Backers of the bills - including Hollywood studios, the recording industry and the U.S. Chamber of Commerce - say something has to be done about the online theft of movies and music, which by one estimate costs U.S. companies $135 billion a year. The tech industry - including Google, Yahoo and Twitter - says there has to be a better way, one that doesn't risk snuffing out Internet freedom.
Amalia Deloney with the Center for Media Justice says Wednesday's blackouts of web sites, Facebook pages and Twitter accounts had much of the country talking about the issue of Internet freedom - and showed the effectiveness of "digital demonstrations."
"It's very clear that people not only care very deeply about this issue but that the average person in the United States has a very, very good idea of what kind of Internet experience they want."

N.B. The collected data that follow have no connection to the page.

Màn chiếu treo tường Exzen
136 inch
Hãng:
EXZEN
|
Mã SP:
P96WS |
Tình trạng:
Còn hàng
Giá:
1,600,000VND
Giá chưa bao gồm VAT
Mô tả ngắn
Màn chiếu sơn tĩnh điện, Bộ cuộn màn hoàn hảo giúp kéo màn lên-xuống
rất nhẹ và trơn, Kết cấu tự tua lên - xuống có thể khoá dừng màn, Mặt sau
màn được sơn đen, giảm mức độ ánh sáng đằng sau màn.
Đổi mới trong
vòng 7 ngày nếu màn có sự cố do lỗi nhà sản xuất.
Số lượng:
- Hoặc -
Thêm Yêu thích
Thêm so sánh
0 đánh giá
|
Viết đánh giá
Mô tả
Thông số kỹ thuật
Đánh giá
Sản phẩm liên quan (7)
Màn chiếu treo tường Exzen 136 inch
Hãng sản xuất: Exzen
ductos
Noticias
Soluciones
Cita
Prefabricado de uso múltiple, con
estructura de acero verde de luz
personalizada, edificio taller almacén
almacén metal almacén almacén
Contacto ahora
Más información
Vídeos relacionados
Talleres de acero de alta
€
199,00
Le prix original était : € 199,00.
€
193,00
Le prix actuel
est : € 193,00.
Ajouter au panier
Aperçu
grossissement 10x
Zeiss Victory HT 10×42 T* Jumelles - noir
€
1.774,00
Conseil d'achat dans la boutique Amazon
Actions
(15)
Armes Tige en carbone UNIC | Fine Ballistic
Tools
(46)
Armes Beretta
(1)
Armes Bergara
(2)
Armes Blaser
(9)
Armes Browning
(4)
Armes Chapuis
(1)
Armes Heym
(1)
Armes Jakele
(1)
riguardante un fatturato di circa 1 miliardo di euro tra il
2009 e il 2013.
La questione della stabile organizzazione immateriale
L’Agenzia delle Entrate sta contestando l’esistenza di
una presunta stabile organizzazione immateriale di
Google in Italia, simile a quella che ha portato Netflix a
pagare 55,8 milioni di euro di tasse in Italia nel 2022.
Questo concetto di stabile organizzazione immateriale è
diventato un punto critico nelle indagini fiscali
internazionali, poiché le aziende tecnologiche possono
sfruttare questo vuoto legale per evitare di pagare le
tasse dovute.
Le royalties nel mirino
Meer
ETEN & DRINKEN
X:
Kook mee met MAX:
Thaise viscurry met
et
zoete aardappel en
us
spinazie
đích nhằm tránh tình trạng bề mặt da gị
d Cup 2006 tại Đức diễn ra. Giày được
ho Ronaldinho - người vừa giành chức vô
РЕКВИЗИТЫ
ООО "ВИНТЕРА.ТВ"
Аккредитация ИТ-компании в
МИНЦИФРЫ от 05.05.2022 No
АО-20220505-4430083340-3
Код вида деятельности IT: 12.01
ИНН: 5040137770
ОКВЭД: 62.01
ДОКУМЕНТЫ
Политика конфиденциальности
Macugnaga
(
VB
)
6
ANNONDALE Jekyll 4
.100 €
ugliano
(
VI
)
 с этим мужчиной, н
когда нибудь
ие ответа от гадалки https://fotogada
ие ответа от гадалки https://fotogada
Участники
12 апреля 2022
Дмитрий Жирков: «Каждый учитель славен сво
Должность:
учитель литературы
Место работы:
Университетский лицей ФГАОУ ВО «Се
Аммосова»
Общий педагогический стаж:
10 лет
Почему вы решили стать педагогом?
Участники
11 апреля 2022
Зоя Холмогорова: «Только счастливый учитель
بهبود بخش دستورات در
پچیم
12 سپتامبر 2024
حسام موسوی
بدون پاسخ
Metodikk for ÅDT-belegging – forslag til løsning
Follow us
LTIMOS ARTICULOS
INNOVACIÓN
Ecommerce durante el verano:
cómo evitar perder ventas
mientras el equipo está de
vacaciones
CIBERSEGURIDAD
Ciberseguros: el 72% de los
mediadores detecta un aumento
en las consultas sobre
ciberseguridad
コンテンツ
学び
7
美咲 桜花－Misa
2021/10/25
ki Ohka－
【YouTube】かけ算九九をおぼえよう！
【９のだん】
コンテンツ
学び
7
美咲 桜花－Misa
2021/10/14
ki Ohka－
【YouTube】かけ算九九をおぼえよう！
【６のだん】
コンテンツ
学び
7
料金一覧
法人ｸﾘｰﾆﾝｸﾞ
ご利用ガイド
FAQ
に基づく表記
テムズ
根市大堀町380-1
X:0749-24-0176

Chaka Mkali, a Minneapolis artist and activist, opposes Internet censorship. He says communities of color have enough trouble closing the "digital divide" between those who can easily access the Internet and those hampered by underprivileged status.
"Historically marginalized communities and people of color, we shouldn't have to face additional obstacles in our struggle to close that divide."
Professor Lateef Mtima founded and directs the Institute for Intellectual Property and Social Justice at the Howard University School of Law. He says people mobilized and brought about changes in the proposed legislation.
"Now, average people understand that, hey, you know what, this stuff may seem sophisticated and unconnected to me at first, but when I have proper information, I now see what's really going on. I now see how it concretely affects my interests."